By Meg Walsh for MIFTAH
http://www.miftah.org/Display.cfm?DocId=23614&CategoryId=13
It feels like my surroundings are rapidly closing in on me. The metal bars in which I am enclosed are ugly and the ground is littered with trash. Desperate children are trying to sell me gum and candy. Candy is the last thing I want right now; I want to escape. Bodies are pressing up against me as people struggle to make it through the revolving gate that only lets a few through at a time. If I am not aggressive, I will never get through. A teenage boy is getting yelled at by a soldier for some unknown reason, and a father is denied although his wife and children are granted passage. An old man in the car lane is taking out his groceries one by one from his trunk as a young soldier stands inspecting, finger on the trigger. Cars are backed up and people are getting impatient. I am angry.
I must pass through the checkpoint every time I wish to enter Jerusalem from Ramallah, even though east Jerusalem is Palestinian territory. I have to answer the familiar questions such as “What were you doing in the West Bank?” or “Do you have any Palestinian friends?” I hate being forced to lie. Having Palestinian friends should not be looked at as criminal. And I hate that they almost – almost make me feel that I am truly doing something wrong. Most of all, I hate the way the Palestinians are treated, and although I am uncomfortable, chances are I will get through without much problem. Their reality is much different. Any random checkpoint encounter could mean harassment, detainment, or worse. It seems to mostly depend on the mood of the soldier.
I had underestimated the anger and anxiety that I would feel in these scenarios. Some people around me appear visibly upset while others just look bored. Because of the freedom that I have enjoyed my entire life, I refuse to accept this dehumanizing process. As I stand there, I vow to never adjust, to never become desensitized to this. For me, that would signal complicity in the face of the injustice that is occurring: a complete domination of one group of people over another—a betrayal of humanity. Threat levels are determined by the color of your ID card and the language that you speak. I will not thank the soldiers when they return my passport. I will not grant legitimacy to their role by acting like they are doing me a favor. I will not be forced to equate human rights with privilege.
When they ask, I tell the interrogators that I have been in the city of Nablus, visiting Jacob’s Well, which is the biblical site where Jesus is believed to have had encountered a Samaritan woman. This falls in line with my Christian tourism story that most visitors have to use if they are planning on having any contact with Palestinians. Although with suspicious looks, I am allowed to pass through the gates with the others like herded animals.

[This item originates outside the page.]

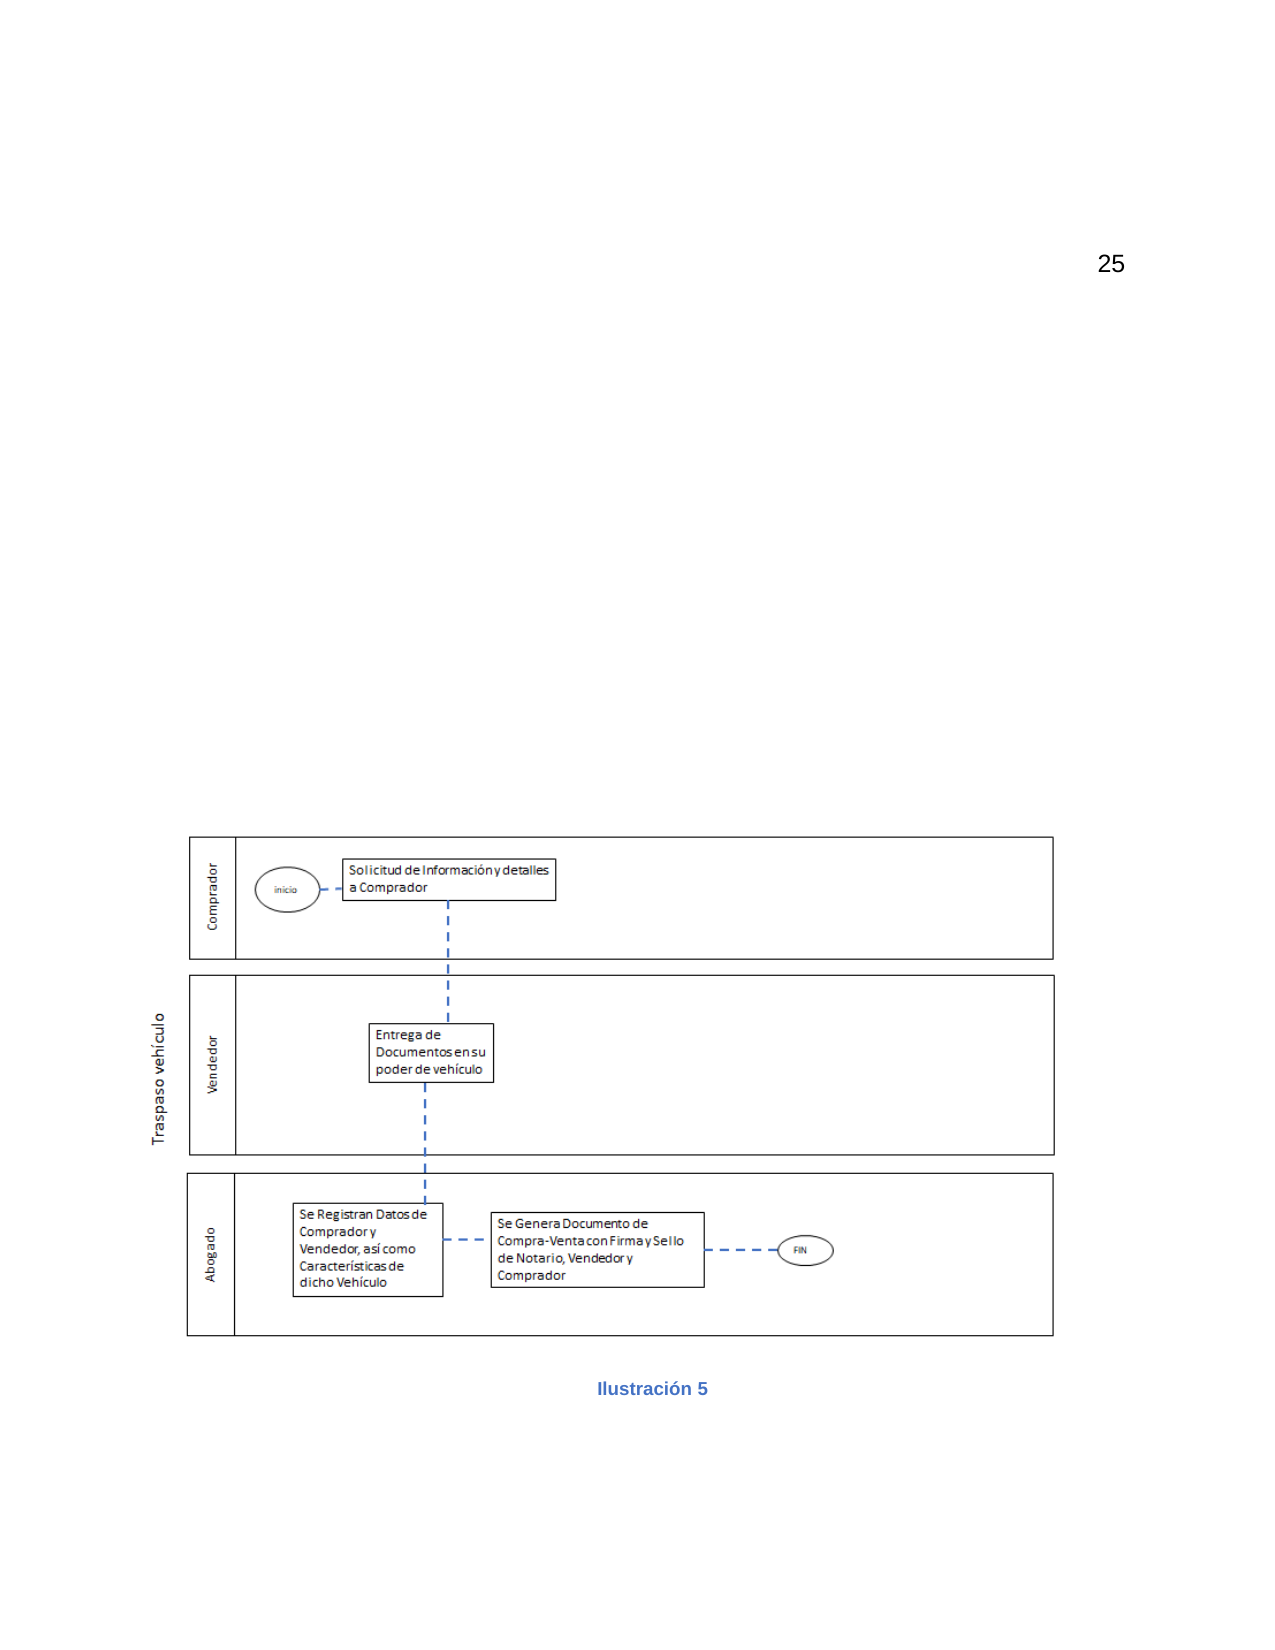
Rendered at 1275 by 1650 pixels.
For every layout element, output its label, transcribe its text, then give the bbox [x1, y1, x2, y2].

text Ilustración 5 [150, 1378, 1125, 1399]
picture [150, 824, 1071, 1349]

When you witness the policies that are in place and the apartheid system that is occurring, it is hard to stay outside the cycle of hatred. It is hard to see the ‘other’, the one who is enforcing the rules, as human—they become robots, trapped inside a system that teaches you to follow orders, not to ask questions. It denies all natural laws of humanity, so the challenge then becomes to stay human in an inhuman situation. People are not meant to be kept in cages, both figuratively and literally, and race and religion should not be prioritized. The ironies are many in this ‘Holy Land’.
But how do I communicate to others what I have seen and felt when most people choose the comfort of ignorance over awareness in our unjust world? If words could accurately describe this oppression, I do not believe it would be allowed to continue unchecked. The gap between words and lived experience is vast, and those who may actually have the power to change things may never understand the reality—the reality of the nightmare that is occupation. It was only through my experience in this region that I was ultimately changed. It was from looking it in the eye, from feeling powerless, from experiencing a fear that the unexpected could happen at any given moment.
In Palestine, where most days I feel useless rather than useful, I still somehow feel that I have to be here no matter how outside of my comfort zone it lies. I cannot continue to be complicit or neutral, because I have seen what that means in this conflict and how collective apathy has embarrassingly allowed the occupation of Palestine to continue for 44 years. I am standing on a bridge between two worlds—one in which the powerful are silent, and the other in which the powerless are screaming, yet ignored. It is through this paradox that I am seeking answers. And some degree of hope.